> Task description: Restate word for word the lines of the entries below, starting with the line that holds "kararlaştırıldı." and ending with the line that holds "alınarak çocuk kapalı", and no others.

> Data for this task:
========================

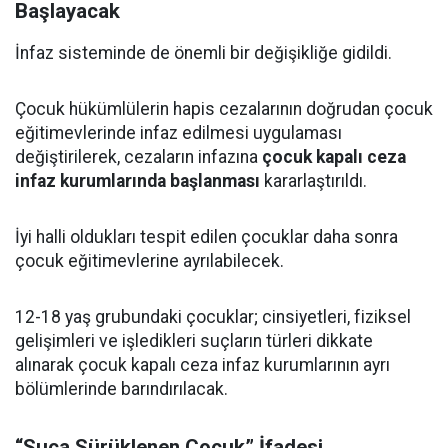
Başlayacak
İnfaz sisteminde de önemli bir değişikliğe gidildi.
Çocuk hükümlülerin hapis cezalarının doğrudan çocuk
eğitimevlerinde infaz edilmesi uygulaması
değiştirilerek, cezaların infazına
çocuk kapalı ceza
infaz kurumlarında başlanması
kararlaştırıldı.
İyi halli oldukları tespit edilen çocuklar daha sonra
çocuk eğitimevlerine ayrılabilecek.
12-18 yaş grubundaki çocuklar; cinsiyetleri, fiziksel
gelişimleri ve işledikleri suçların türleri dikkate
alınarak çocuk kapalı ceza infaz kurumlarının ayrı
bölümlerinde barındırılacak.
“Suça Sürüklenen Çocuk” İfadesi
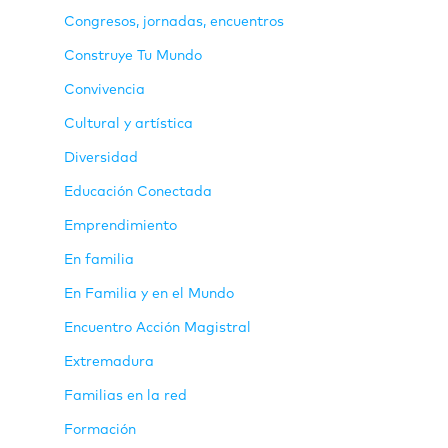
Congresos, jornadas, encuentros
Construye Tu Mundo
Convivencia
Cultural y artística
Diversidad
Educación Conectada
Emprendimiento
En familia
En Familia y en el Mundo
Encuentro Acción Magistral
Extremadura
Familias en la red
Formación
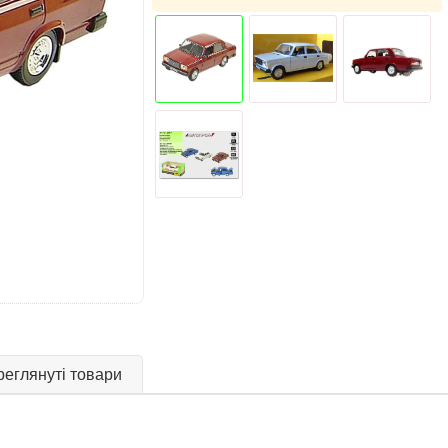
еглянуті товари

========================

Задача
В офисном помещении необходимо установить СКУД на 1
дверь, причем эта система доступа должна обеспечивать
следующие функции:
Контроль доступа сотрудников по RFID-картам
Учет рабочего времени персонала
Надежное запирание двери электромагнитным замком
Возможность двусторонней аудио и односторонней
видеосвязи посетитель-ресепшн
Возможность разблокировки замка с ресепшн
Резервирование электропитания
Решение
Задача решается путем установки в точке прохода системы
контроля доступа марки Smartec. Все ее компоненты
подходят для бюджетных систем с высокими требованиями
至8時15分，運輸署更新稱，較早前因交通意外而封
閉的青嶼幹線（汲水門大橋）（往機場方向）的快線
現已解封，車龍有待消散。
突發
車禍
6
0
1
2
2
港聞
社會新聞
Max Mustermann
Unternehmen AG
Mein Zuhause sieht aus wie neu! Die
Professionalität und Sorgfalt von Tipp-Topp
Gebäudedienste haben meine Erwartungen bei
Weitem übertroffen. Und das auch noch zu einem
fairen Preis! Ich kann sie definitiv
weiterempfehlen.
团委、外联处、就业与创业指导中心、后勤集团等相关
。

========================

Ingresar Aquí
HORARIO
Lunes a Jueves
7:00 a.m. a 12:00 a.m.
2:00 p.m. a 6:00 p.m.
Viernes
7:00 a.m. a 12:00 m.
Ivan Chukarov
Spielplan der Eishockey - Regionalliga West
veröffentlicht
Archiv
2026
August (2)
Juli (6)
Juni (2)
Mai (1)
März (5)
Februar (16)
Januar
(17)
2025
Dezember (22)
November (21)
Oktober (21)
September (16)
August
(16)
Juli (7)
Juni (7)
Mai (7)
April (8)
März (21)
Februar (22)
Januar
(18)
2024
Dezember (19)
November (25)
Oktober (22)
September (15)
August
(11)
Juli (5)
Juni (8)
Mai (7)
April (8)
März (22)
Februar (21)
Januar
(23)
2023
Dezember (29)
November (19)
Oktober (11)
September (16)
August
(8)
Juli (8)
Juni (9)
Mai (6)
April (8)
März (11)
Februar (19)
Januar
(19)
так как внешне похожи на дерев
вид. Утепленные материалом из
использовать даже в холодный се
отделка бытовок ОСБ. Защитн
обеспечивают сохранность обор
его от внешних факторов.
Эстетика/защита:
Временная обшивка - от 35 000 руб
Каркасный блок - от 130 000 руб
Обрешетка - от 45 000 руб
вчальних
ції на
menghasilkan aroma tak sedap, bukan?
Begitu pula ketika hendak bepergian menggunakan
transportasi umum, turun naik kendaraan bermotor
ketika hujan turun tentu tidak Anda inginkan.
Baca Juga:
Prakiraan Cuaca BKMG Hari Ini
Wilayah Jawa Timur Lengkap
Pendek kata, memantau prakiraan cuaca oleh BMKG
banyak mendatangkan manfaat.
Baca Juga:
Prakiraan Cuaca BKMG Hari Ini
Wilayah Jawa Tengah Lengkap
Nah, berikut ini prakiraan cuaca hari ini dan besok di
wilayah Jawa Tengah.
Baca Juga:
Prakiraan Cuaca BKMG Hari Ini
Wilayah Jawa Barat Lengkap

========================

> Exercise result:
kararlaştırıldı.
İyi halli oldukları tespit edilen çocuklar daha sonra
çocuk eğitimevlerine ayrılabilecek.
12-18 yaş grubundaki çocuklar; cinsiyetleri, fiziksel
gelişimleri ve işledikleri suçların türleri dikkate
alınarak çocuk kapalı ceza infaz kurumlarının ayrı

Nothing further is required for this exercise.